#### Data provided

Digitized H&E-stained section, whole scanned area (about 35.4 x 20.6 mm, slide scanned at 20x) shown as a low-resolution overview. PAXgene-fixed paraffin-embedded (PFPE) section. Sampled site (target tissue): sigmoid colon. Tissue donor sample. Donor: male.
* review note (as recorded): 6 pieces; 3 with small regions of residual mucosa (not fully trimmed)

########
#### Data provided

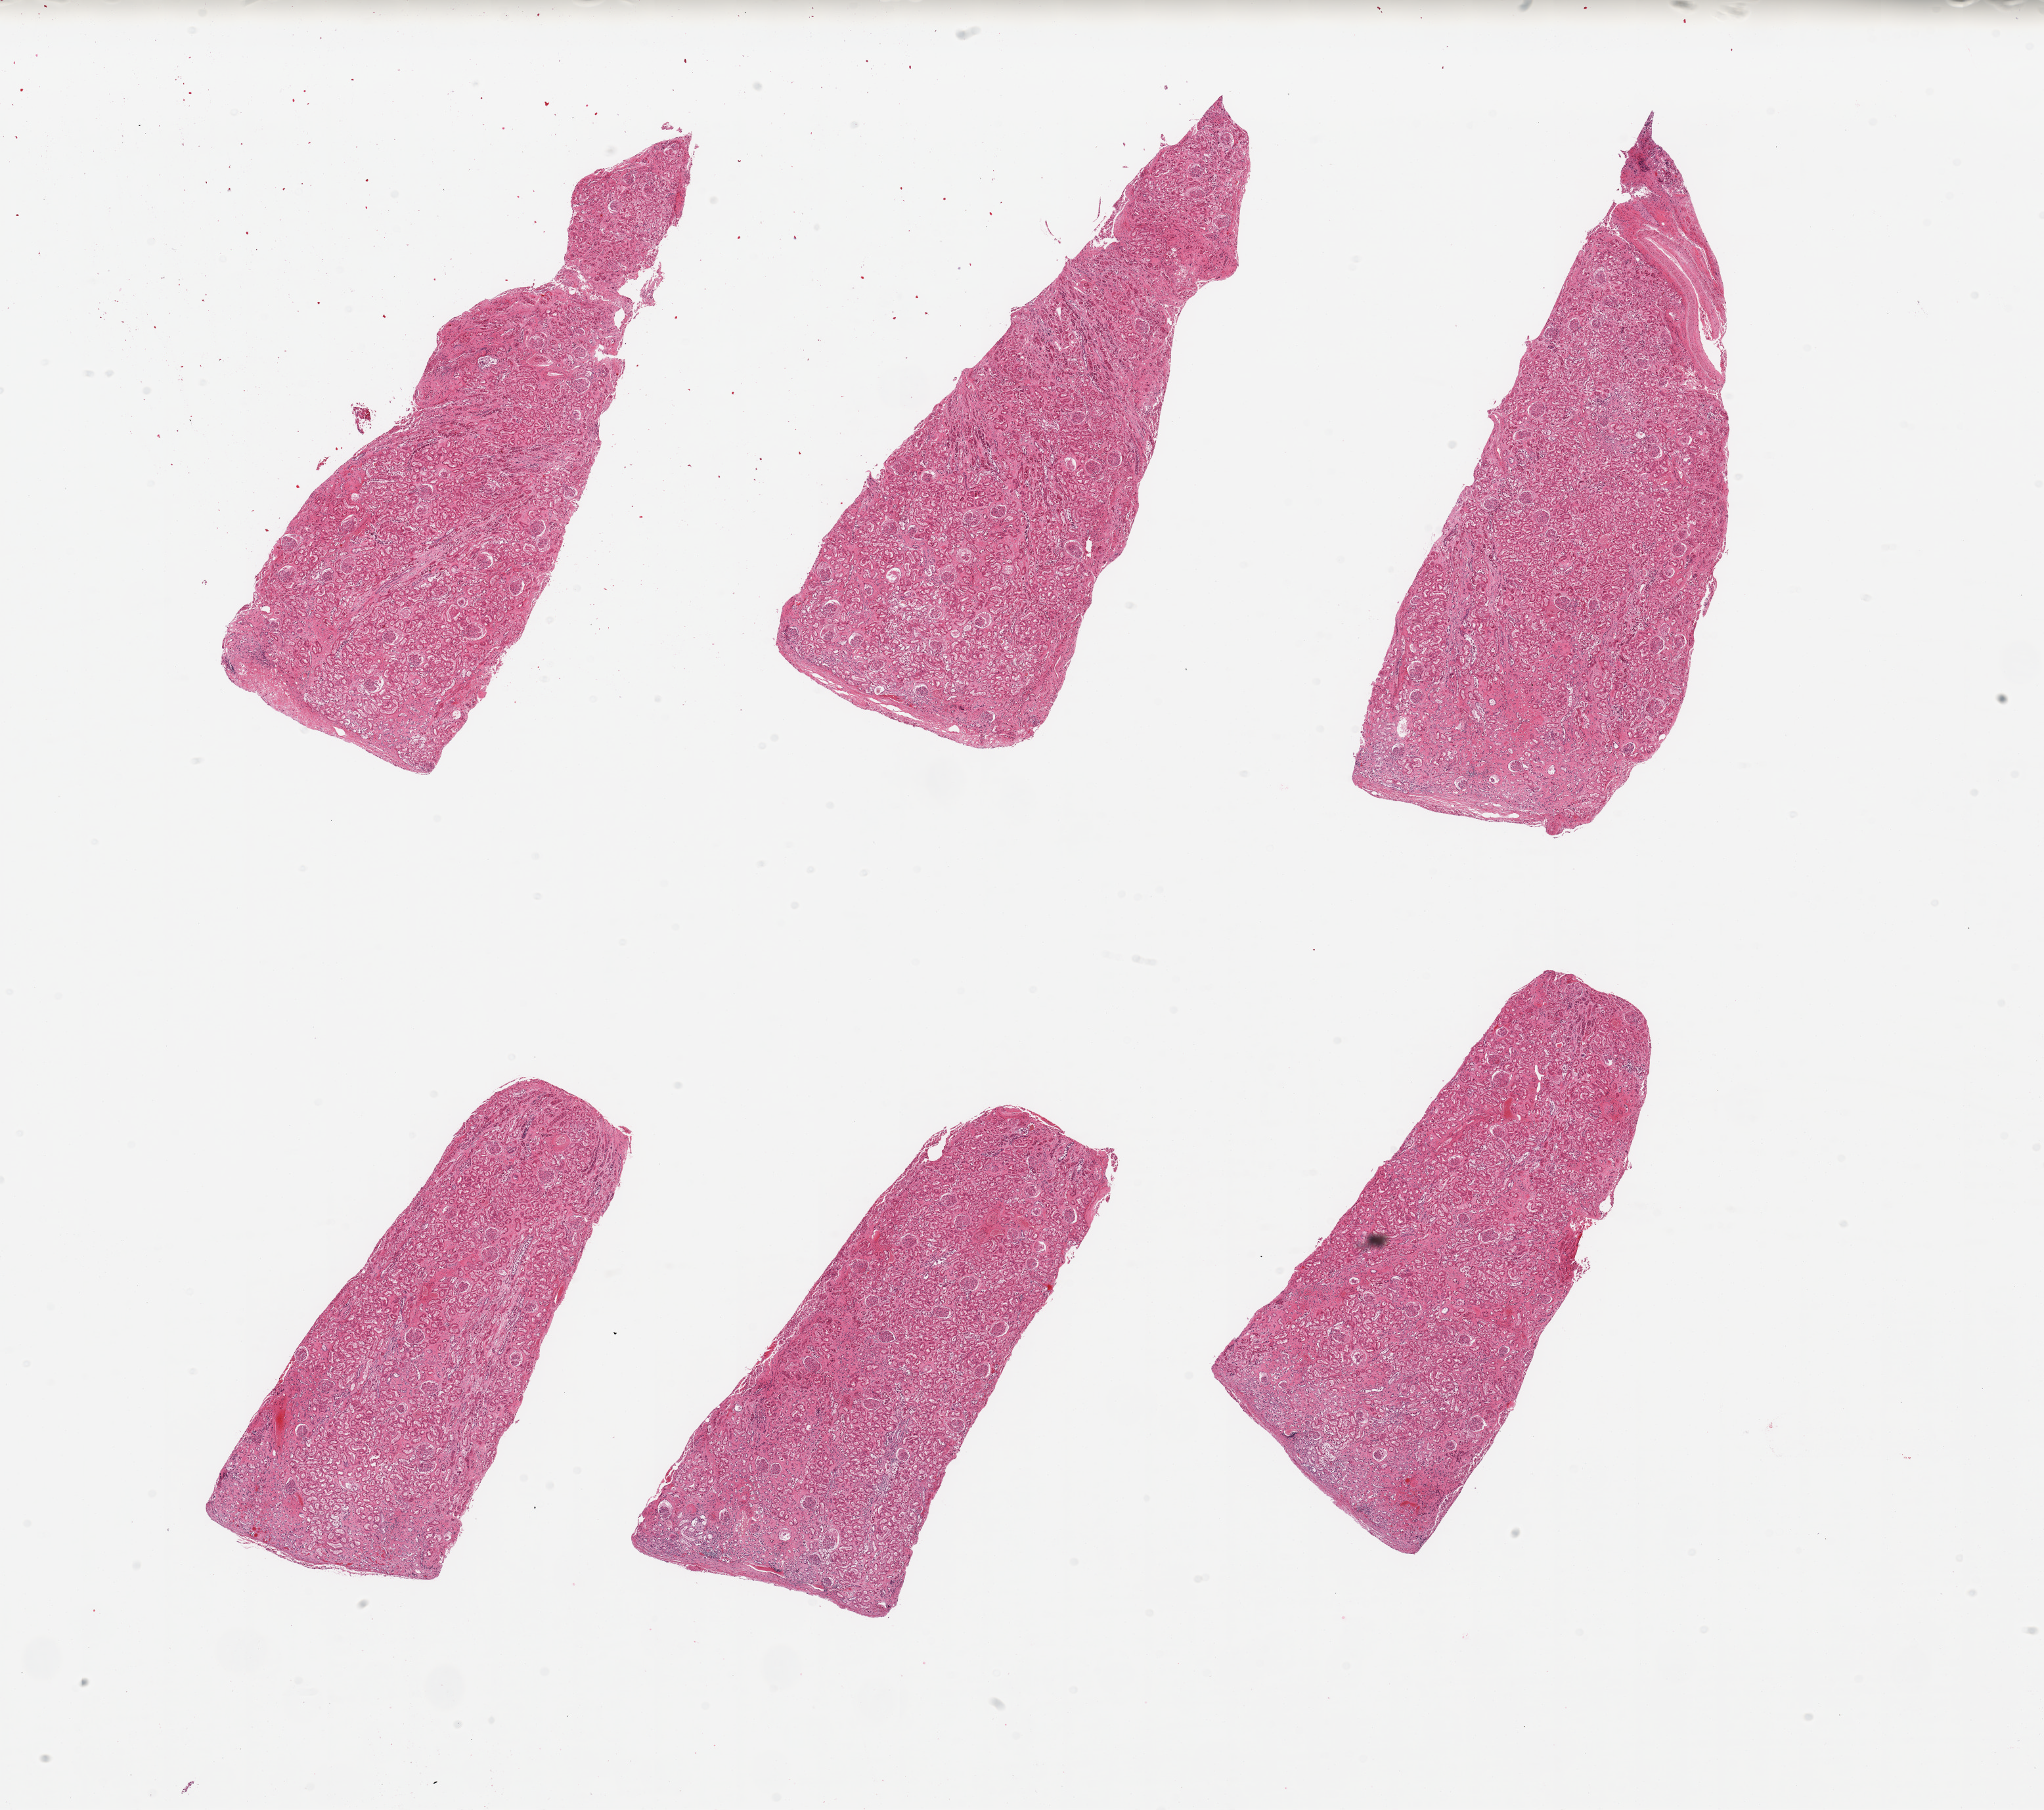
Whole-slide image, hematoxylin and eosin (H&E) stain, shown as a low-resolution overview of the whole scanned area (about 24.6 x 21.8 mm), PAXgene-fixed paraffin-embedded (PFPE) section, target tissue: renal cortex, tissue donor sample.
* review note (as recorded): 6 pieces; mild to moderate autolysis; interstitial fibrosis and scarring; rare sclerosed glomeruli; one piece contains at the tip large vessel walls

########

Aim of the exercise.
The lines in the entries above that carry the word "recorded" must be copied.

Answer to the exercise.
* review note (as recorded): 6 pieces; 3 with small regions of residual mucosa (not fully trimmed)
* review note (as recorded): 6 pieces; mild to moderate autolysis; interstitial fibrosis and scarring; rare sclerosed glomeruli; one piece contains at the tip large vessel walls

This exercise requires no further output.